Confiados en nuestra buena suerte, cogimos el coche en dirección al Buen Jesús, distante cinco kilómetros de la ciudad. Tomamos la carretera sinuosa con el GPS a todo meter y los ojos bien abiertos pero cuando nos dimos cuenta estábamos otra vez en la cumbre. Si todo el mundo es capaz de encontrar el arranque de la escalinata, va a resultar que somos los más tontos del continente, comento. Deshacemos el camino y, cuando el Colega está a punto de decidir que nos vamos definitivamente, vemos un pequeño espacio junto a la carretera. Para y buscamos en el plano, propongo. Para, bajamos y, cuando echamos una ojeada alrededor, vemos que estamos en el sitio justo. ¡Eureka! Naturalmente, hacemos tropecientas fotos de la escalera.

Los más devotos suben esta escalera a pie y algunos, de rodillas. Nosotros volvemos a subir y paseamos por el santuario. La mañana amenaza lluvia y apenas hay visitantes, los bares y restaurantes están cerrados, nueve años después siguen las obras, también en el funicular, ahora cerrado.

Con el corazón contento, volvemos a Braga. Encontramos aparcamiento sin problema y en la Oficina de Turismo preguntamos por un lugar donde comer. Nos orientan hacia los restaurantes junto a la Puerta Nueva, frecuentados por los turistas, pero hemos echado el ojo al Café Vianna, en la misma Plaza de la República, al que acuden los bracalenses.

El Vianna es un establecimiento fundado en 1858 que conserva un cierto aire decimonónico, como si el tiempo se hubiera detenido entre sus mesas y sofás. Nos atiende un camarero que, aparte de sugerirnos los platos de la carta que cree nos van a gustar, echa un rato de charla con nosotros contándonos historias del café y de la ciudad. Es una persona cultivada y amable, que ha trabajado en otros países europeos. Agradecemos su cordialidad elogiando la ciudad y el país. Yo estoy pensando en pedir la doble nacionalidad y que me dejen ser portuguesa, le digo. ¿Para qué quiere ser portuguesa? Todos somos europeos ya, me responde. Pido una francesinha, que es una especie de sandwich enorme típico de Oporto relleno de carne, jamón, salchichas, queso y huevo y bañado en una salsa mezcla de mayonesa y tomate. El camarero advierte que han aligerado la receta para adecuarla a las dietas modernas. Así y todo, soy incapaz de terminarla. He perdido fuelle porque la de Oporto sí la acabé.
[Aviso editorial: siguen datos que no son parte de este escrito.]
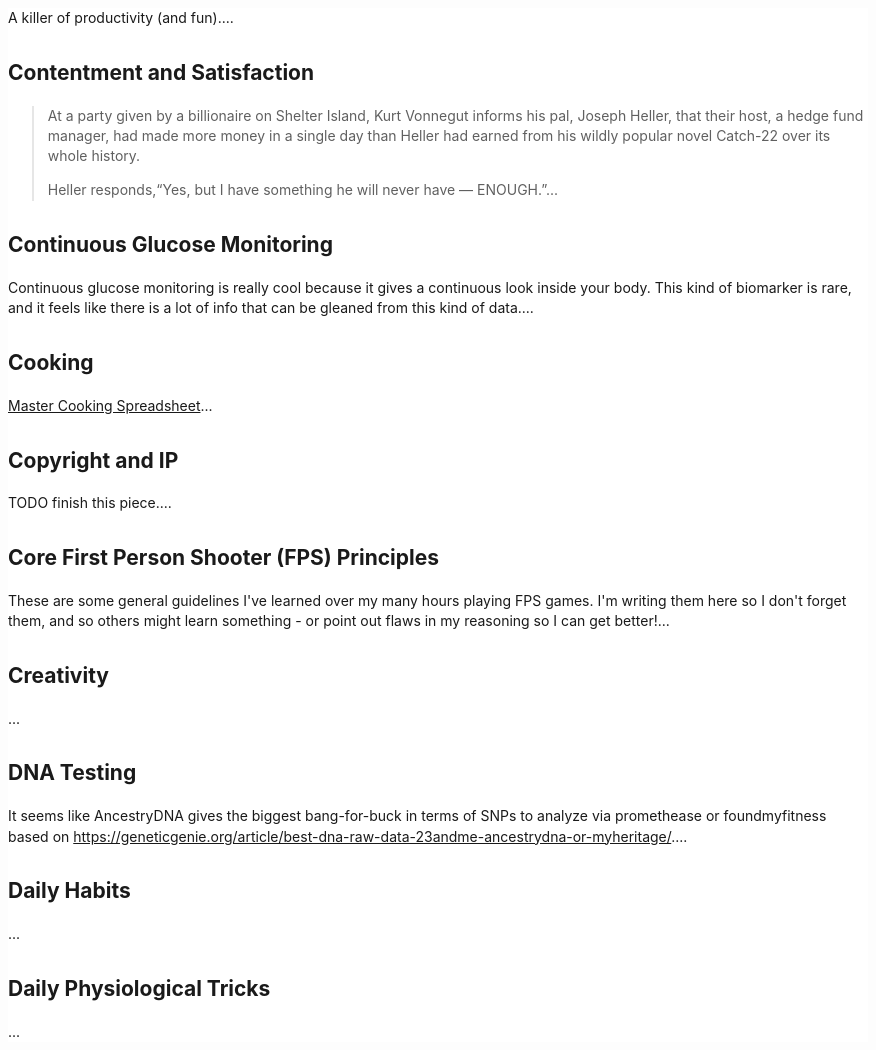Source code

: A killer of productivity (and fun)....

## Contentment and Satisfaction

> At a party given by a billionaire on Shelter Island, Kurt Vonnegut informs his pal, Joseph Heller, that their host, a hedge fund manager, had made more money in a single day than Heller had earned from his wildly popular novel Catch-22 over its whole history.
> 
> Heller responds,“Yes, but I have something he will never have — ENOUGH.”...

## Continuous Glucose Monitoring

Continuous glucose monitoring is really cool because it gives a continuous look
inside your body. This kind of biomarker is rare, and it feels like there is a
lot of info that can be gleaned from this kind of data....

## Cooking 

[Master Cooking
Spreadsheet](https://docs.google.com/spreadsheets/d/1d25vAW2nD0BdffwPbQgmy4lRhBi30cJNHOyaC-B9dHM/edit#gid=0)...

## Copyright and IP

TODO finish this piece....

## Core First Person Shooter (FPS) Principles

These are some general guidelines I've learned over my many hours playing FPS
games.  I'm writing them here so I don't forget them, and so others might learn
something - or point out flaws in my reasoning so I can get better!...

## Creativity

...

## DNA Testing

It seems like AncestryDNA gives the biggest bang-for-buck in terms of SNPs to
analyze via promethease or foundmyfitness based on
https://geneticgenie.org/article/best-dna-raw-data-23andme-ancestrydna-or-myheritage/....

## Daily Habits

...

## Daily Physiological Tricks

...
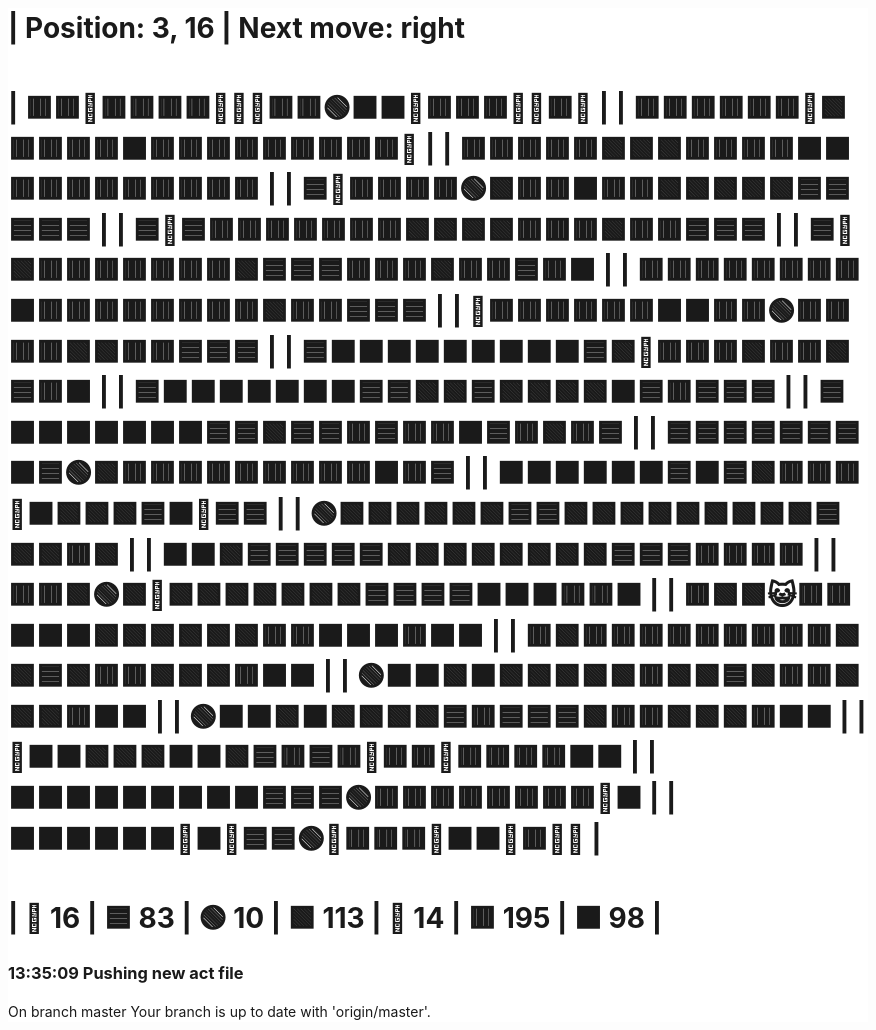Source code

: | Position:  3, 16
| Next move: right
==================================================
| 🟥🟥🔴🟥🟥🟥🟥🔵🔵🔵🟥🟥🟢⬛️⬛️🔵🟥🟥🟥🔵🔵🟥🔵 |
| 🟥🟥🟥🟥🟥🟥🔴🟩🟥🟥🟥🟥⬛️🟥🟥🟥🟥🟥🟥🟥🟥🟥🔵 |
| 🟥🟥🟥🟥🟥🟩🟩🟩🟥🟥🟥🟥⬛️⬛️🟥🟥🟥🟥🟥🟥🟥🟥🟥 |
| 🟦🔴🟥🟥🟥🟥🟢🟩🟥🟥⬛️🟥🟥🟩🟩🟩🟩🟩🟦🟦🟦🟦🟦 |
| 🟦🔴🟦🟥🟥🟥🟥🟥🟥🟥🟩🟩🟩🟩🟥🟥🟥🟩🟥🟥🟦🟦🟦 |
| 🟦🔵🟩🟥🟥🟥🟥🟥🟥🟥🟩🟦🟦🟦🟥🟥🟥🟩🟥🟥🟦🟥⬛️ |
| 🟥🟥🟥🟥🟥🟥🟥🟥⬛️🟥🟥🟥🟥🟥🟥🟥🟥🟩🟥🟥🟦🟦🟦 |
| 🔴🟥🟥🟥🟥🟥🟥⬛️⬛️🟥🟥🟢🟥🟥🟥🟥🟩🟩🟥🟥🟦🟦🟦 |
| 🟦⬛️⬛️⬛️⬛️⬛️⬛️⬛️⬛️⬛️🟦🟩🔵🟥🟥🟥🟩🟥🟥🟩🟦🟥⬛️ |
| 🟦⬛️⬛️⬛️⬛️⬛️⬛️⬛️🟦🟦🟩🟩🟦🟩🟩🟩🟩⬛️🟦🟥🟦🟦🟦 |
| 🟦⬛️⬛️⬛️⬛️⬛️⬛️⬛️🟦🟦🟩🟦🟦🟥🟦🟥🟥⬛️🟦🟥🟩🟥🟦 |
| 🟦🟦🟦🟦🟦🟦🟦⬛️🟦🟢🟩🟥🟥🟥🟥🟥🟥🟥🟥🟥⬛️🟥🟦 |
| ⬛️⬛️⬛️⬛️⬛️⬛️🟦⬛️🟦🟩🟥🟥🟥🔴⬛️🟩🟩🟩🟦⬛️🔵🟦🟦 |
| 🟢🟩🟩🟩🟩🟩🟩🟦🟦🟩🟩🟩🟩🟩🟩🟩🟩🟩🟦🟩🟩🟥🟩 |
| ⬛️⬛️🟩🟦🟦🟦🟦🟦🟩🟩🟩🟩🟩🟩🟩🟩🟦🟦🟦🟥🟥🟥🟥 |
| 🟥🟥🟩🟢🟩🔴🟩🟩🟩🟩🟩🟩🟩🟦🟦🟦🟦⬛️⬛️⬛️🟥🟥⬛️ |
| 🟥🟩🟩😺🟥🟥⬛️⬛️⬛️🟩🟩🟩🟩🟩🟩🟥🟥⬛️⬛️⬛️🟥⬛️⬛️ |
| 🟥🟩🟥🟥🟥🟥🟥🟥🟥🟥🟥🟩🟩🟦🟩🟥🟥🟩🟩🟩🟥⬛️⬛️ |
| 🟢⬛️⬛️🟩⬛️🟩🟩🟩🟩🟩🟥🟩🟩🟦🟩🟥🟥🟩🟩🟩🟥⬛️⬛️ |
| 🟢⬛️⬛️🟩⬛️🟩🟩🟩🟩🟦🟥🟦🟦🟦🟩🟥🟥🟩🟩🟩🟥⬛️⬛️ |
| 🔵⬛️⬛️🟩🟩🟩⬛️⬛️🟩🟦🟥🟦🟥🔵🟥🟥🔴🟥🟥🟥🟥⬛️⬛️ |
| ⬛️⬛️⬛️⬛️⬛️⬛️⬛️⬛️⬛️🟦🟦🟦🟢🟥🟥🟥🟥🟥🟥🟥🟥🔴⬛️ |
| ⬛️⬛️⬛️⬛️⬛️⬛️🔴⬛️🔴🟦🟦🟢🔵🟥🟥🟥🔴⬛️⬛️🔴🟥🔴🔵 |
==================================================
| 🔵 16 | 🟦 83 | 🟢 10 | 🟩 113 | 🔴 14 | 🟥 195 | ⬛️ 98 |
==================================================
### 13:35:09 Pushing new act file
On branch master
Your branch is up to date with 'origin/master'.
Cuando salimos del Café Vianna el Colega propone tomarnos otro café en A Brasileira, que está al lado y, aunque no es el del Chiado lisboeta, se le da un aire. A esas horas está concurrido por gente de todas las edades que hacen tertulia de sobremesa. Nos ofrecen un buen café en una mesita con un pequeño florero con claveles blancos. A punto estoy de arrancarme con Grandola, vila morena, pero me contengo.

Al salir de A Brasileira llueve ligeramente pero vamos bien pertrechados y nos mojamos con gusto, después de haber hecho definitivamente las paces con Braga.